Let $T$ be a binary tree with the lexicographic order. And $f:T→T$ be the successor operation. We denote the empty sequence in $T$ by $i$. Also Suppose that:
For all $X⊂T$ if these two conditions hold:
- $i∈X$
- For all $t$, it holds that $(t∈X →f(t)∈X)$
Then $X=T$.
In $\text{RCA}_0$, I want to show that if $T$ has an infinite initial segment, then $(T,i,f)$ cannot be isomorphic to $(ℕ,0,S)$; which means there is no bijection such $G:T→ℕ$ satisfying these conditions:
- $G(i)=0$
- For all $t∈T$, it holds that $G(f(t))=S(G(t))$
How can I show this?
I tried to prove it. My idea was this:
Let $Y$ be an infinite initial segment in $T$ and by contradiction, suppose that there exists a desirable function $G$. Then, $\text{card}(G(Y))$ has to be equal to $\text{Card}(Y)$. But in the other hand, $G(Y)$ is an initial segment of $ℕ$ which has to be finite. Contradiction.

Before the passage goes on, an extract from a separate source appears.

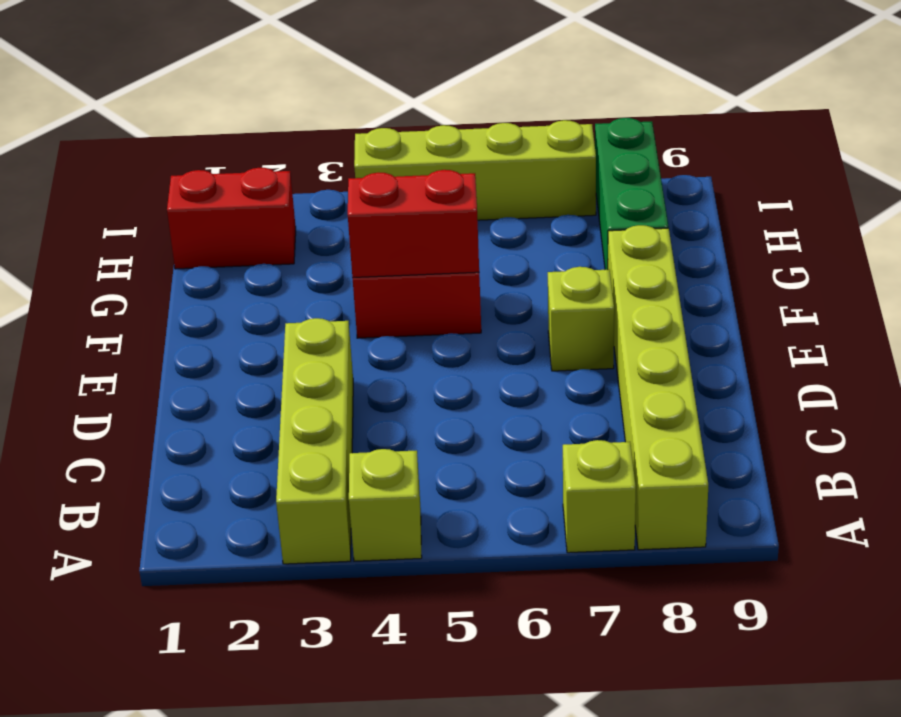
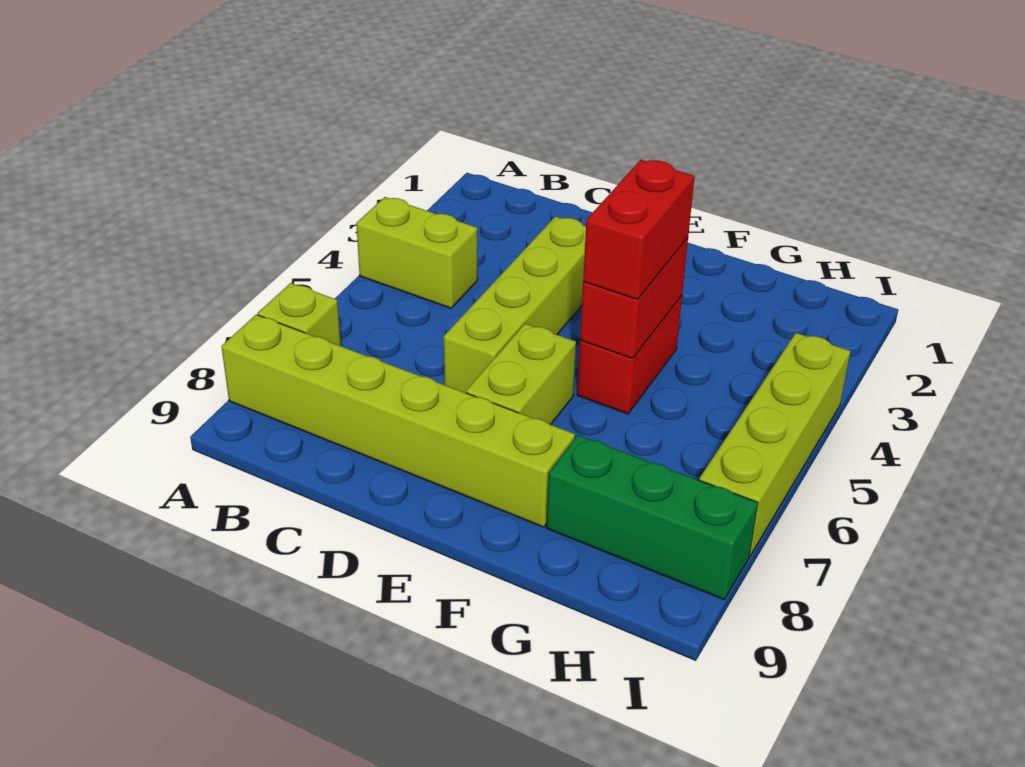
lime 1x4 brick [276,318,353,564] -> lime 1x4 brick turned to [444,216,586,393]
lime 1x1 brick [349,449,422,561] -> lime 1x2 brick [356,197,478,308]
lime 1x1 brick [548,267,614,371] -> lime 1x2 brick [466,324,576,425]
red 1x2 brick [167,168,296,269] -> red 1x2 brick moved to [583,160,695,300]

But the problem is, I couldn't prove that $G(Y)$ is an initial segment of $ℕ$.
Maybe you want to say that such $(T,i,f)$ with an infinite initial segment doesn't even exist! Yes if we assume weak konig lemma, you are right. But in this context, we are assuming that weak konig lemma doesn't hold, then such $(T,i,f)$ with an infinite initial segment exists, by this argument:
If we assume that weak konig lemma doesn't hold, then there is an infinite binary tree $T'$ with no infinite path. We define $T=T'∪S$ which
$$S=\{t=\langle 1,1,...,1 \rangle : \text{lh}(t)=n \;\text{and}\; n∈ℕ\}$$
$T$ is a tree. consider the lexicographic order on $T$, and let $f:T→T$ be the successor operation, and let i be the empty sequence in $T$. Then $(T,i,f)$ is a Peano system (in particular, induction assumption holds) with an infinite initial segment. In fact, $T'$ is an infinite initial segment of $T$.
Now I want to show that $(T,i,f)$ is not isomorphic to $(ℕ,0,S)$.
The definition of initial segment that I have in mind:
$Y$ is an initial segment of $T$ iff there exists $s∈T$ such that $Y={t∈T : t<s}$.
The lexicographic order that I have in mind:
Given two different binary sequence "s" and "t". We compare $t(0)$ and $s(0)$. If $t(0)<s(0)$, then $t<s$. If $s(0)<t(0)$ then $s<t$. If $s(0)=t(0)$, then we compare $s(1)$ and $t(1)$ and so on. If $\text{lh}(t)<\text{lh}(s)$ and for all $i<\text{lh}(t)$, $t(i)=s(i)$, then $t<s$. For example: $000<01$, $01<1$, $1101<11010$ etc.